After a four-month battle, American-backed forces in Syria captured Raqqa on Oct. 17, taking back a city that was the center of power for Islamic State’s “caliphate” since 2014. While the victory was a military one, the real heroes may be the Muslim civilians forced to live under the harsh rule of Islamic State (ISIS) but who silently withheld support. Many never bought into the ISIS notion that religious belief can be enforced, and that violence can triumph over individual conscience.
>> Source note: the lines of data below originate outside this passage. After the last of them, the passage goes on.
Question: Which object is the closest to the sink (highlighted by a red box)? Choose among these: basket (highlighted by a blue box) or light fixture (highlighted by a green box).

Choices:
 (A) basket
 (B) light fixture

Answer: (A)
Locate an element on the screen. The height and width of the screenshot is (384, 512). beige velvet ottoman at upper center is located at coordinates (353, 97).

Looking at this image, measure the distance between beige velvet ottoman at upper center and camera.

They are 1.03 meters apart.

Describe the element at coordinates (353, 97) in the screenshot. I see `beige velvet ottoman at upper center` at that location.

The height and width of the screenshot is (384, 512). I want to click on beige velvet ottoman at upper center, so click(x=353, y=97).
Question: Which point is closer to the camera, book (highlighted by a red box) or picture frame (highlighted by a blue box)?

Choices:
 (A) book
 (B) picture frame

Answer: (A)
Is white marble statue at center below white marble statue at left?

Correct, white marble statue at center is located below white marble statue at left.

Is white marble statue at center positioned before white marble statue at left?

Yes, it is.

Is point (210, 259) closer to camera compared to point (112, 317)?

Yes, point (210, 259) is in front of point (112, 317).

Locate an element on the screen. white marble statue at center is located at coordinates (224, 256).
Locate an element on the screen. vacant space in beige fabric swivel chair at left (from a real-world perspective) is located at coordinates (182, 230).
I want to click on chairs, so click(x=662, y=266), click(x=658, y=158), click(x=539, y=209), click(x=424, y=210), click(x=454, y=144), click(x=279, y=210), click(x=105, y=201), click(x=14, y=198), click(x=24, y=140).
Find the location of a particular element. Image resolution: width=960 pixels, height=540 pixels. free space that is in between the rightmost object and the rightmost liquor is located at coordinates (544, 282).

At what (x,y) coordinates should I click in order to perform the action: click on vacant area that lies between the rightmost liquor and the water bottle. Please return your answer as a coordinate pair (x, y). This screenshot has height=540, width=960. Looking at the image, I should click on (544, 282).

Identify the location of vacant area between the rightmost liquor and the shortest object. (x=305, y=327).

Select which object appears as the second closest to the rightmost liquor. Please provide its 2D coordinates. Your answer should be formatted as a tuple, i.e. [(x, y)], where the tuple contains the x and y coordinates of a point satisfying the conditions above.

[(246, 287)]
In fact, one of the best “weapons” used to help liberate ISIS-controlled cities in Syria, Iraq, and Libya over the past two years has been media interviews with Muslims who experienced the group’s brutality. Their tales have been so damaging to the ISIS propaganda machine that the group released an audio clip in September with this command from its leader, Abu Bakr al-Baghdadi:

“Behold, soldiers of Islam and supporters of the Caliphate everywhere!... Make the centers of information of those infidels your targets.”

Despite Mr. Baghdadi’s call to censor the truth about ISIS, journalists will now start to interview many of the 200,000 people who lived in Raqqa, a city on the banks of the Euphrates River. Their stories of quiet defiance, like the stories that came out after the liberation of Mosul and Fallujah in Iraq, will no doubt resonate in the few remaining ISIS-controlled areas.

Another theocracy long ruled by the power of the gun is also collapsing. The militant Palestinian group Hamas in the Gaza Strip has lost so much support because of its misrule that it agreed in early October to let the Palestinian Authority in the West Bank take over control of civilian functions in Gaza.

The lesson from the slow demise of both ISIS and Hamas is that people will not easily give up their liberty of religious belief, or their understanding that God speaks to each individual and not only to a select few. The real liberation of Raqqa took shape in the thoughts of its residents, long before anti-ISIS soldiers entered the city.